The Omaha Club was established in 1883 by business and professional men as a private male-only social club. After several temporary locations, the first permanent building, an Italian Renaissance design by architect Thomas Rogers Kimball was opened on New Year's Day 1895 at the northwest corner of 20th and Douglas Streets. Women were only allowed through a side door and restricted to a subdued ladies’ dining room. In 1965, after a vote where 85% of the membership approved, "The Little Old Lady of Douglas Street" was torn down. It was replaced in 1966 with a Leo A Daly modernist design.

==History==
At the turn of the 20th century, the Omaha Club was the most historically significant social club in the City of Omaha, having entertained many prominent guests including Winfield Scott Schley, Fitzhugh Lee, and John Coalter Bates.

===Architectural features===
The Omaha Club building was three stories in height plus a basement and constructed of St Louis cream-colored brick with terra cotta trim. A billiard room, library, and reading room were in the basement. The upper floors featured large dining areas, private apartments, and an outdoor smoking terrace. The finishes were exquisite. Lavatories and floors were laid in Carrara marble. Wainscoting in the main dining room was of old cherry and sycamore wood. Three private dining rooms were finished in solid cherry, gum wood, and red birch. The third floor held ten sleeping rooms for use by members who desired to make their homes at the club.

===Presidential visits===
Five U.S. Presidents dined or registered at the club during their appearances in Omaha. From October 11 through October 13, 1898, the Omaha Club became the “Omaha White House” when President William McKinley and his party accepted an invitation to attend the Trans-Mississippi and International Exposition., Theodore Roosevelt stayed at the club on April 27, 1903, only three days after dedicating the Roosevelt Arch on April 24. While dining at the club during his one-day visit on September 20, 1909, William Howard Taft made a special request for a truce in a contentious strike by street railway employees. Appearing before the American Legion convention in Omaha on October 6, 1925, President Calvin Coolidge protested against "militarism" and urged, "tolerance in American life and regard for differences in creeds, races and religions." Nebraska's only native to become president of the United States Gerald R. Ford personally dedicated his birth site to the people of Omaha on September 21, 1977, followed by dinner with civic leaders at the Omaha Club.

==Membership==
Gurdon Wallace Wattles, an early Omaha businessman, banker, and civic leader, permanently relocated his family to "Jualita", their California estate, in January 1922. However, he maintained a sleeping room at the club for his frequent return visits, where he tended to business affairs.

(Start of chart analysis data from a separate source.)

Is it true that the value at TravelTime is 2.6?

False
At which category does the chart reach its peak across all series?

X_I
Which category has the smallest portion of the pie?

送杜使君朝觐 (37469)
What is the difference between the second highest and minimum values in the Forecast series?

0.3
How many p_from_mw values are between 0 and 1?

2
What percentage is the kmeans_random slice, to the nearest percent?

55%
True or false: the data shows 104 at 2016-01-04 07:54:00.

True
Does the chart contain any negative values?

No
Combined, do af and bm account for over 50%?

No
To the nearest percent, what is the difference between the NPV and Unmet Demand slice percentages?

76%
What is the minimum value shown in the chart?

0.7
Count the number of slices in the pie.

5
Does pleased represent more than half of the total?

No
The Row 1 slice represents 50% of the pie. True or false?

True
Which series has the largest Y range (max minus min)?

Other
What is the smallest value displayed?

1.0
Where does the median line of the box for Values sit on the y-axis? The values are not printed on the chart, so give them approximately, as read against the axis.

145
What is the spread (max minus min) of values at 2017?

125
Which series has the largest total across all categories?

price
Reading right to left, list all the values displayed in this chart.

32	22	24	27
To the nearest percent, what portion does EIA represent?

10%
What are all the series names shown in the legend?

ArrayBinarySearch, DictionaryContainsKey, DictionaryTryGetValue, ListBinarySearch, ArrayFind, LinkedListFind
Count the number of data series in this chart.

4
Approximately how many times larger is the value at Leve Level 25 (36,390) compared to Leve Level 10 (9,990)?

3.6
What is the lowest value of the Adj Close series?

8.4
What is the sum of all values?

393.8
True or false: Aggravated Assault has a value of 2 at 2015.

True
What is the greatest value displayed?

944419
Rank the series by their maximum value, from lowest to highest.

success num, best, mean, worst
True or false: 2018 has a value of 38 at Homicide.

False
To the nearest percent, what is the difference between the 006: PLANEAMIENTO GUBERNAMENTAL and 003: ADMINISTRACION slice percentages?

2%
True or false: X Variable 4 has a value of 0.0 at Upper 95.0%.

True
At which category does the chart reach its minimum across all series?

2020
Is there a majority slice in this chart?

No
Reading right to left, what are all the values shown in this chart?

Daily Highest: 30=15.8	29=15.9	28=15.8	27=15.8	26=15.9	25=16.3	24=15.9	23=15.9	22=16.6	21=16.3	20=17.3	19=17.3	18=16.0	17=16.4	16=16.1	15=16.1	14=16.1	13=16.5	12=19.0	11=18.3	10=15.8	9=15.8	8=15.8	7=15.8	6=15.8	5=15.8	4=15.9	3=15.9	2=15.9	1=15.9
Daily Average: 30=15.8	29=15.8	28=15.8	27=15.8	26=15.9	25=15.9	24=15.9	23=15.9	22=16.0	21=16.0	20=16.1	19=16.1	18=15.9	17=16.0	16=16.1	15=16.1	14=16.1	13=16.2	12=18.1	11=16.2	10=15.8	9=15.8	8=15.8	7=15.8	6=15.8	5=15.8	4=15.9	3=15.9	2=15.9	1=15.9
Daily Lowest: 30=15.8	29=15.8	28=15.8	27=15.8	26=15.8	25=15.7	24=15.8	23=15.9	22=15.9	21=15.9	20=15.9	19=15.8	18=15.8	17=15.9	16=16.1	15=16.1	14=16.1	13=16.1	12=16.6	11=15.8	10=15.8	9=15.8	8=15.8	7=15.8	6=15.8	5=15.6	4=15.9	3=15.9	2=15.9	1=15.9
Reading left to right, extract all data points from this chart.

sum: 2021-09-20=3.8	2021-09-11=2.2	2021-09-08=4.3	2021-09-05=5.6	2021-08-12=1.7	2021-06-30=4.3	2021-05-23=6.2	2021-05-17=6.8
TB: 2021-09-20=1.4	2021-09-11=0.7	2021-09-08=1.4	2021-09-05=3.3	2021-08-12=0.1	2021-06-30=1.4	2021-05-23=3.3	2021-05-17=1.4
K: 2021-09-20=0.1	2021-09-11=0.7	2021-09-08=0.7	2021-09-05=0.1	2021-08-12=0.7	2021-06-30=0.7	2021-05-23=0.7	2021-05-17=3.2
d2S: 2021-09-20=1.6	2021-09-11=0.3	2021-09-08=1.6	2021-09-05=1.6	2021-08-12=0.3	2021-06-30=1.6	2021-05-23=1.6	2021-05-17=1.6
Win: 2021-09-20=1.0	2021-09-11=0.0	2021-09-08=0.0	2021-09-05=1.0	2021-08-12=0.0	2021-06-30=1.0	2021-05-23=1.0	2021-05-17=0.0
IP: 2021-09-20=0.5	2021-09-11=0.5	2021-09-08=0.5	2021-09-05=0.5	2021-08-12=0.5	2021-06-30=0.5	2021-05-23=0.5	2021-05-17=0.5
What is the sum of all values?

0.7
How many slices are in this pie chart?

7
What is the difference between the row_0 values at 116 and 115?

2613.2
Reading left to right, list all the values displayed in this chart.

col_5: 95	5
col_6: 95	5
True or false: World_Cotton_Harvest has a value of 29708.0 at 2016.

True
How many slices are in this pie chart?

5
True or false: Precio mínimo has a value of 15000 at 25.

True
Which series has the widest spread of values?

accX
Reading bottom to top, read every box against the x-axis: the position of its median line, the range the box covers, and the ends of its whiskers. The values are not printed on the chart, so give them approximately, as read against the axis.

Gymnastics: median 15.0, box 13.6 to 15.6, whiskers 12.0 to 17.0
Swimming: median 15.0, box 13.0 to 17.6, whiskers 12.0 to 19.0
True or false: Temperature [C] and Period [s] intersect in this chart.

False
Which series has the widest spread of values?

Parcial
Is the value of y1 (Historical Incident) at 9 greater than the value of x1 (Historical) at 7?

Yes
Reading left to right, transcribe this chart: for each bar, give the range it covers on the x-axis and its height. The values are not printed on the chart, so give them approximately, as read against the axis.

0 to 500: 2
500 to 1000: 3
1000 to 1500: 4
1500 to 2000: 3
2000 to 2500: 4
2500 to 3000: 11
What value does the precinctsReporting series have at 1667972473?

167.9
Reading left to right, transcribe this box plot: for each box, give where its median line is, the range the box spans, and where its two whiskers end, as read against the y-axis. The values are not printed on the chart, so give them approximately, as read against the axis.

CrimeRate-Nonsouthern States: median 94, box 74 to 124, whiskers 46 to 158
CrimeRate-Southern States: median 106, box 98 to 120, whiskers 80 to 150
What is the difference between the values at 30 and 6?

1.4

In 1968, member Warren Buffett successfully ended the Omaha Club’s long-standing policy of excluding Jews by sponsoring his friend, Herman Goldstein. Once Goldstein was voted in, "the long-standing religious barrier to membership there finally toppled." Buffett singlehandedly effected what was perhaps, "the most significant organizational change since its founding in one of Omaha's most elite institutions."

==Demise==
Financial burdens and competition from exclusive membership golf courses prompted the downtown club’s dwindling constituents to approve dissolution on January 20, 2000. The building was sold to Locher, Cellilli, Pavelka & Dostal LLC law firm effective July 1, 2001.